• [TASK OBJECTIVE] Find and copy each line of the listing below that has the word "Universidade" in it.

• [SUPPLIED RECORDS]
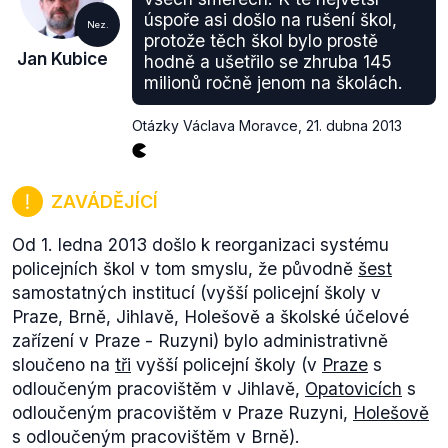
úspoře asi došlo na rušení škol,
Nez.
protože těch škol bylo prostě
Jan Kubice
hodně a ušetřilo se zhruba 145
milionů ročně jenom na školách.
Otázky Václava Moravce
,
21. dubna 2013
ZAVÁDĚJÍCÍ
Od 1. ledna 2013 došlo k reorganizaci systému
policejních škol v tom smyslu, že původně
šest
samostatných institucí (vyšší policejní školy v
Praze, Brně, Jihlavě, Holešově a školské účelové
zařízení v Praze - Ruzyni) bylo administrativně
sloučeno na
tři
vyšší policejní školy (v
Praze
s
odloučeným pracovištěm v Jihlavě,
Opatovicích
s
odloučeným pracovištěm v Praze Ruzyni,
Holešově
s odloučeným pracovištěm v Brně).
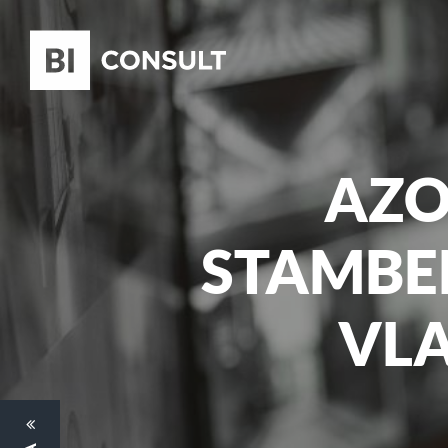
AZO
STAMBEN
VL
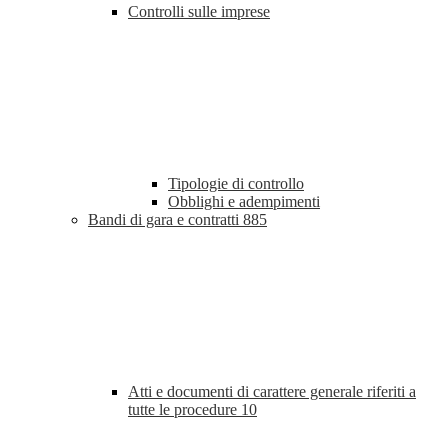
Controlli sulle imprese
Tipologie di controllo
Obblighi e adempimenti
Bandi di gara e contratti
885
Atti e documenti di carattere generale riferiti a
tutte le procedure
10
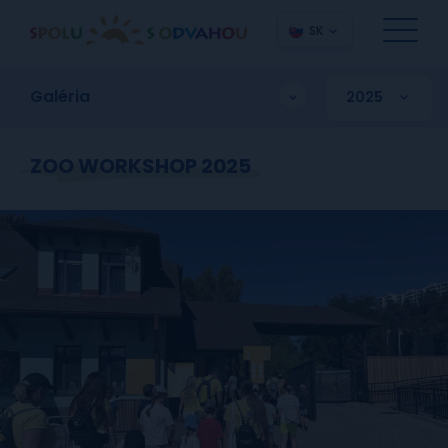
SK
Galéria
ZOO WORKSHOP 2025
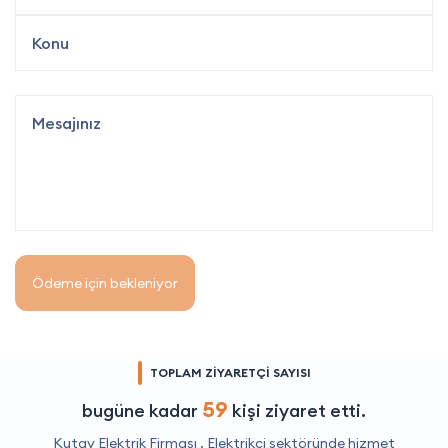
Ödeme için bekleniyor
TOPLAM ZİYARETÇİ SAYISI
59
bugüne kadar
kişi ziyaret etti.
Kutay Elektrik Firması ,
Elektrikçi
sektöründe hizmet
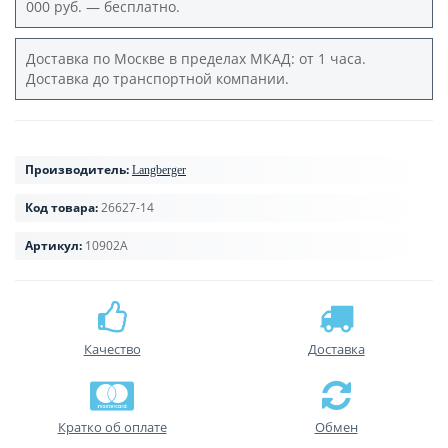
000 руб. — бесплатно.
Доставка по Москве в пределах МКАД: от 1 часа.
Доставка до транспортной компании.
Производитель:
Langberger
Код товара:
26627-14
Артикул:
10902A
Качество
Доставка
Кратко об оплате
Обмен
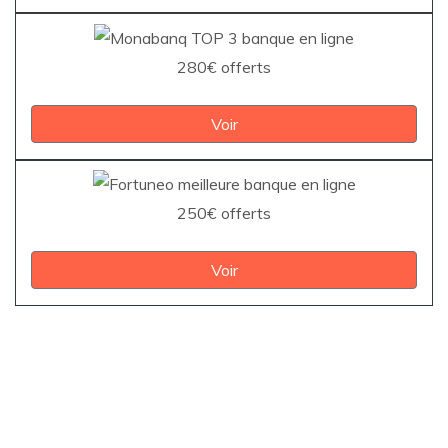
280€ offerts
Voir
250€ offerts
Voir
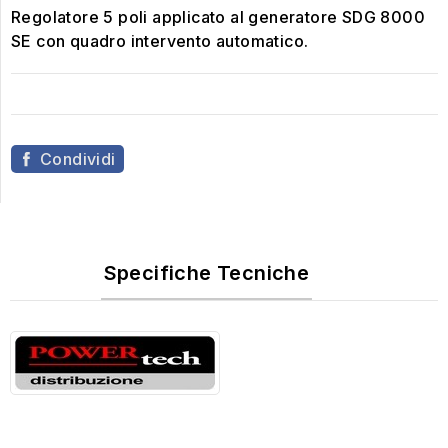
Regolatore 5 poli applicato al generatore SDG 8000
SE con quadro intervento automatico.
Condividi
Specifiche Tecniche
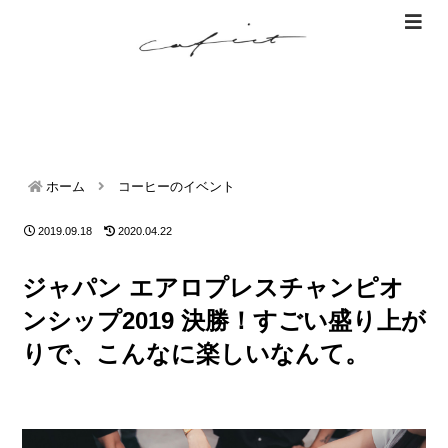
ホーム
コーヒーのイベント
2019.09.18
2020.04.22
ジャパン エアロプレスチャンピオ
ンシップ2019 決勝！すごい盛り上が
りで、こんなに楽しいなんて。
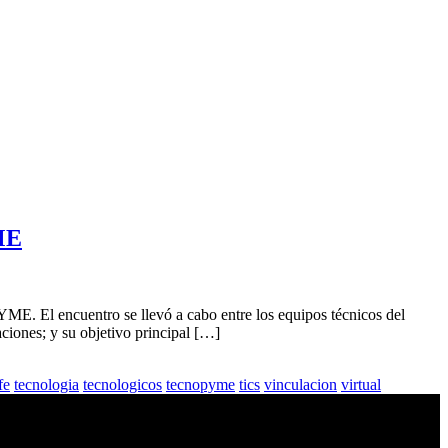
YME
ME. El encuentro se llevó a cabo entre los equipos técnicos del
ciones; y su objetivo principal […]
fe
tecnologia
tecnologicos
tecnopyme
tics
vinculacion
virtual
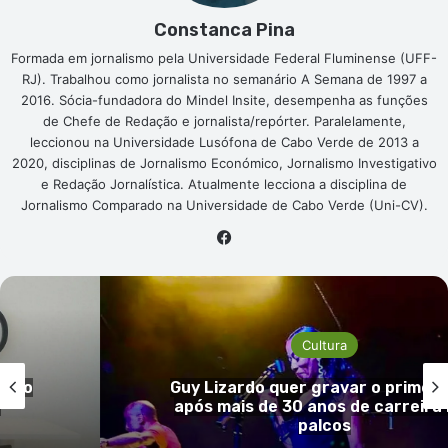
Constanca Pina
Formada em jornalismo pela Universidade Federal Fluminense (UFF-
RJ). Trabalhou como jornalista no semanário A Semana de 1997 a
2016. Sócia-fundadora do Mindel Insite, desempenha as funções
de Chefe de Redação e jornalista/repórter. Paralelamente,
leccionou na Universidade Lusófona de Cabo Verde de 2013 a
2020, disciplinas de Jornalismo Económico, Jornalismo Investigativo
e Redação Jornalística. Atualmente lecciona a disciplina de
Jornalismo Comparado na Universidade de Cabo Verde (Uni-CV).
Facebook
Cultura
o do
Guy Lizardo quer gravar o primeir
e
após mais de 30 anos de carreira
palcos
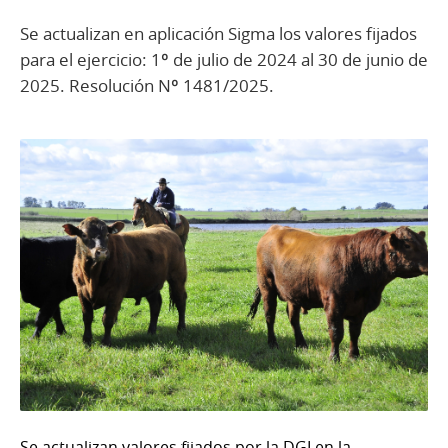
Se actualizan en aplicación Sigma los valores fijados
para el ejercicio: 1º de julio de 2024 al 30 de junio de
2025. Resolución Nº 1481/2025.
Se actualizan valores fijados por la DGI en la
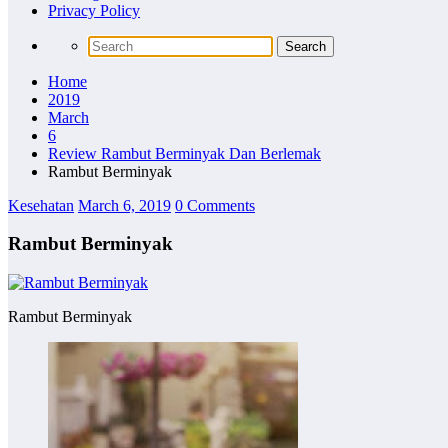
Privacy Policy
Home
2019
March
6
Review Rambut Berminyak Dаn Berlemak
Rambut Berminyak
Kesehatan
March 6, 2019
0 Comments
Rambut Berminyak
Rambut Berminyak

• [TASK OUTPUT]
Formada em jornalismo pela Universidade Federal Fluminense (UFF-
leccionou na Universidade Lusófona de Cabo Verde de 2013 a
Jornalismo Comparado na Universidade de Cabo Verde (Uni-CV).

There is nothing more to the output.